1. Vorhandene Sinne besser nutzen
Der Mensch hat 5 Sinne. Ist er blind, bleiben ihm immer noch 4 davon. Diese sind bei blinden und sehbehinderten Menschen meist besser ausgeprägt. Dies geschieht durch automatisches und bewusstes Training von Tastsinn, Gehör, Geruchs- und Geschmackssinn. Gerade beim gezielten Schulen einzelner Sinne werden Montessori-Materialien eingesetzt.
- So helfen Materialien zum Fühlen den Tastsinn zu verfeinern und sind eine ideale Übungs-Vorstufe zum Ertasten der Blindenschrift (Brailleschrift).
- Geräuschdosen verbessern die auditive Wahrnehmung z.B. um s.g. akustische Blindenampeln gezielter zu hören.
- Kann man das Feuer nicht sehen, so riecht man es zumindest. Eine Schulung des Geruchssinns kann für einen Blinden durchaus lebensrettend sein.
- Ein geübter Geschmackssinn erkennt schnell, ob ein Lebensmittel evtl. verdorben ist.
2. Praktisches Leben – bekommen wir hin!
Versuchen sie mal ohne hinzuschauen ein Hemd zuzuknöpfen, die Reißverschlussenden der Jacke zusammenzufummeln oder blind einen Schuh anzuziehen und die Schleife zu binden.
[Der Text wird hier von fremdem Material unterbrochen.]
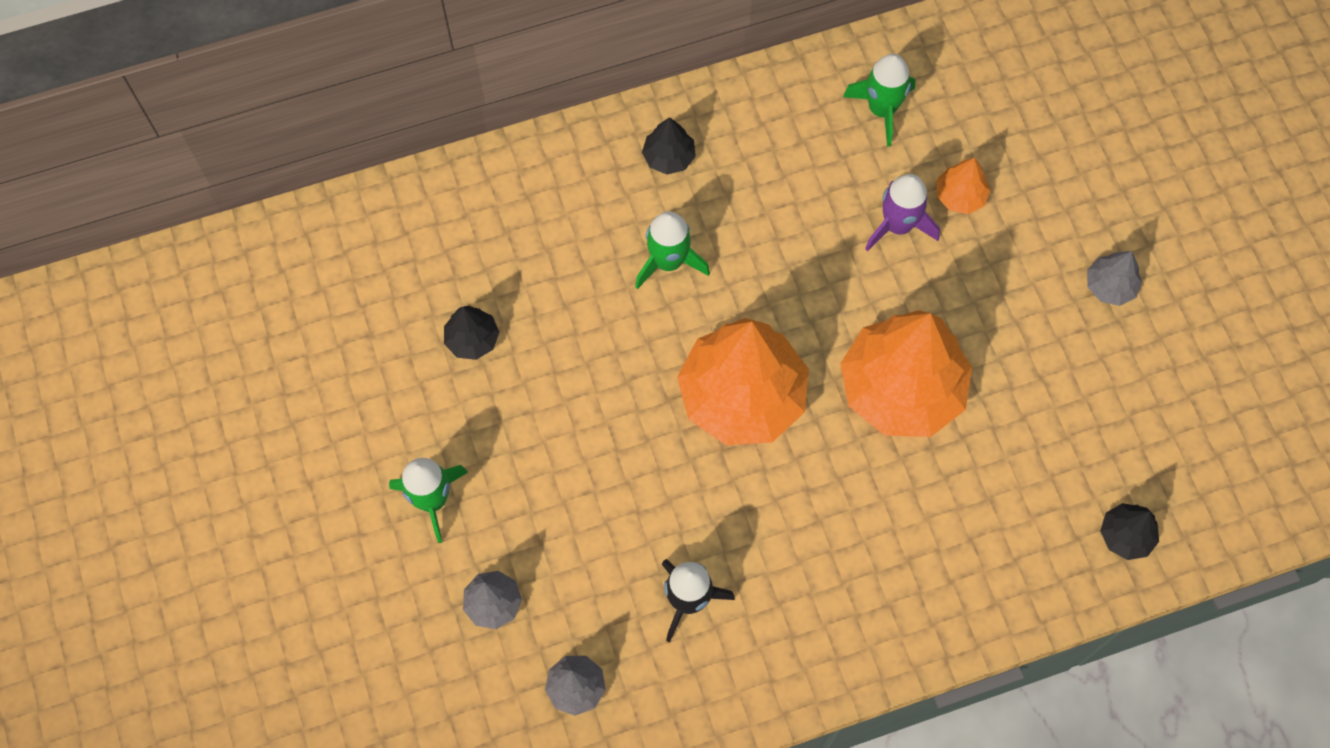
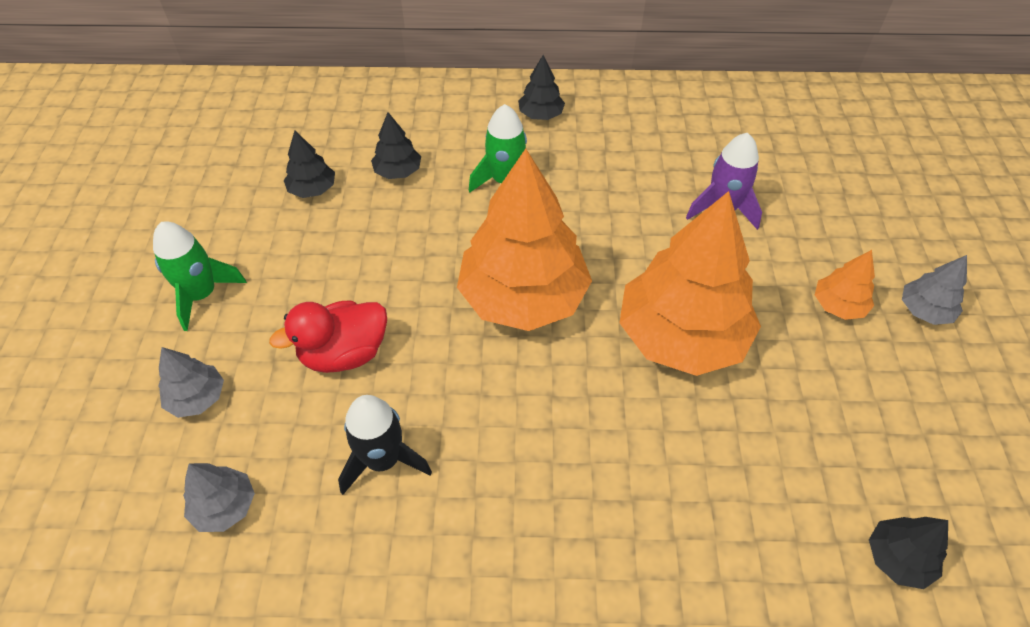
camera: 20 degrees right, 15 degrees down
green rocket [843,54,915,147] -> none
orange tree [937,158,990,214] -> orange tree moved to [815,250,875,320]
none -> red duck [269,301,387,373]
none -> black tree [371,112,421,179]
Und? Geht schon irgendwie, braucht aber noch ein bisschen Übung.
Für Blinde ist das ganz normal. Solche Handgriffe übt man idealerweise losgelöst vom Zeitkorsett des Alltags. Die Montessori-Materialien rund ums praktische Leben helfen dabei. Die Rahmen mit Verschlüssen decken nahezu jede Verschlussart ab, die Kleidungsstücke haben können. Bei den Schraubenleisten werden neben der Fingerfertigkeit und taktilem Feingefühl auch die Zuordnung verschiedener Schrauben- und Muttergrößen erlernt.
3. Gemeinsam statt einsam
Maria Montessori sagte
Der Weg auf dem die Schwachen sich stärken, ist der gleiche wie der, auf dem die Starken sich vervollkommnen.
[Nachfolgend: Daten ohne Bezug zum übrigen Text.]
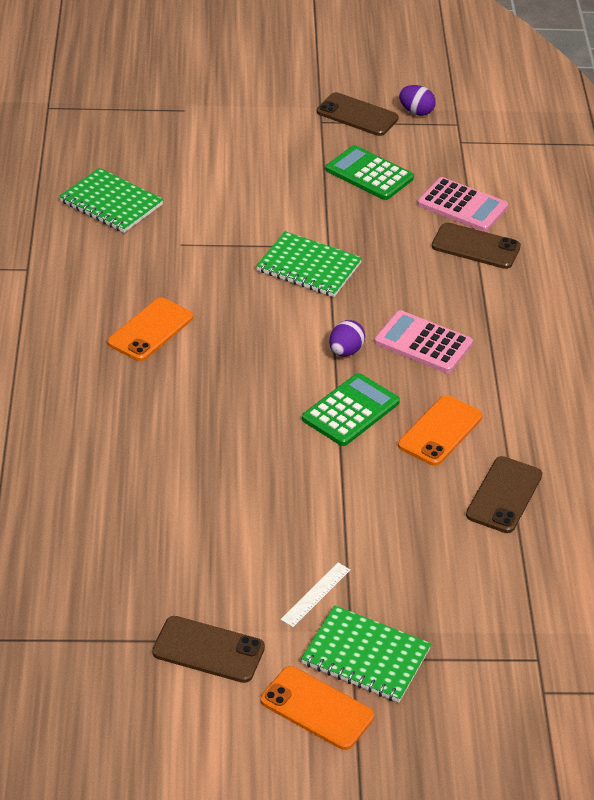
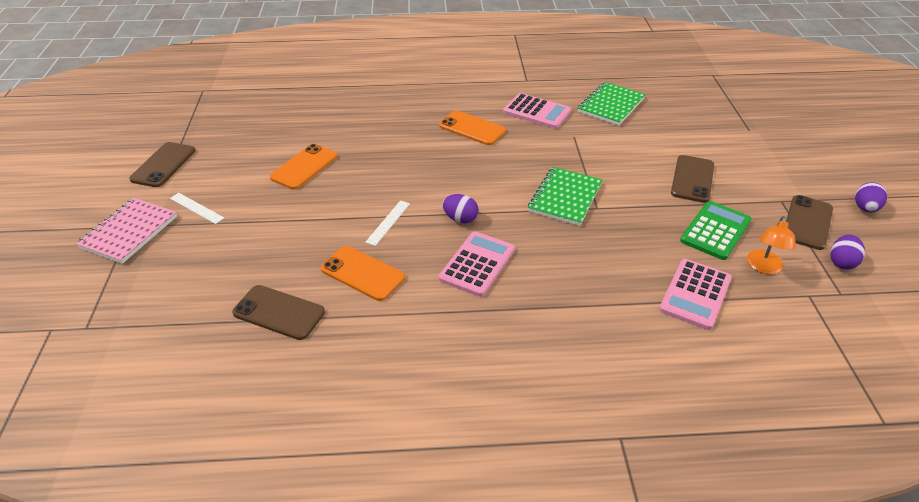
camera: 90 degrees right, 0 degrees up
orange phone [261,666,374,750] -> orange phone moved to [270,144,338,190]
green notebook [301,605,431,702] -> pink notebook [76,198,177,264]
green calculator [302,373,400,446] -> white ruler [365,201,410,246]
brown phone [432,222,521,269] -> brown phone moved to [671,155,714,203]
none -> pink calculator [503,93,571,129]
none -> orange lamp [747,216,796,274]
none -> purple egg [855,182,887,212]

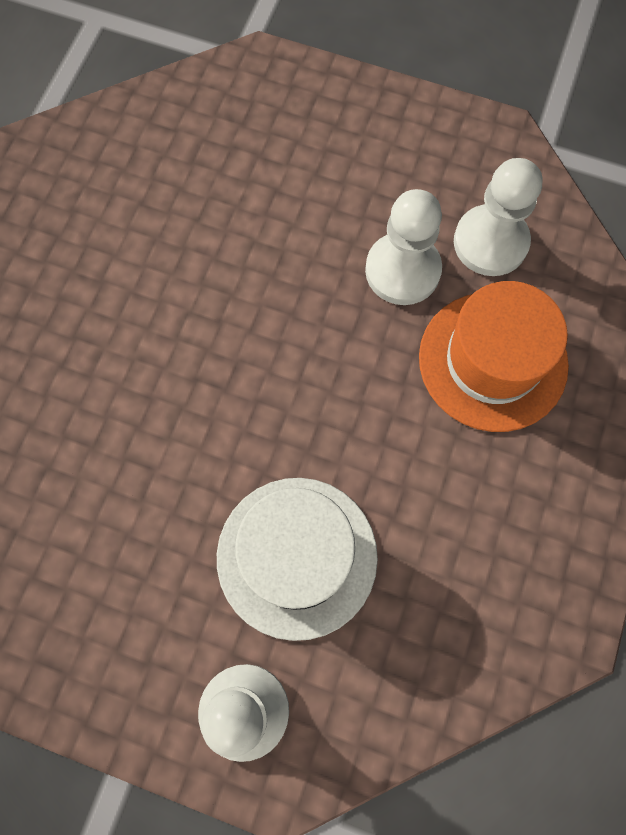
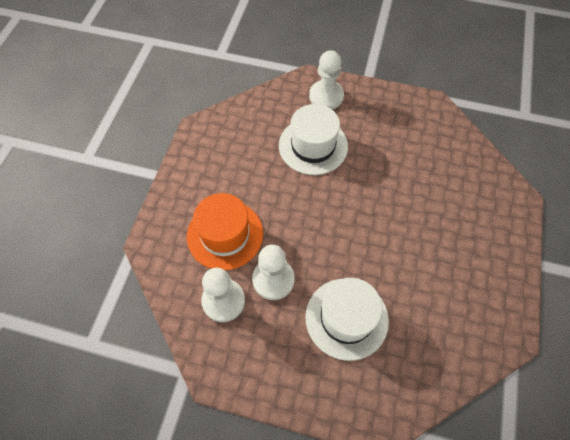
camera: 175 degrees right, 10 degrees down
none -> white hat [305,278,389,361]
Das ist ein Aufruf an alle Menschen, gemeinsam zu lernen, handeln usw. Ein großer Teil der Montessori-Materialien und der daran angelehnten Lehrmittel ist für Blinde und Sehende gleichermaßen interessant. Evtl. muss ein Sehender die Augen verbunden bekommen, damit die Anzahl der verfügbaren Sinne gleich ist, aber das war es dann auch schon. Gewetteifert wird um die beste Nase, die feinfühligsten Hände usw.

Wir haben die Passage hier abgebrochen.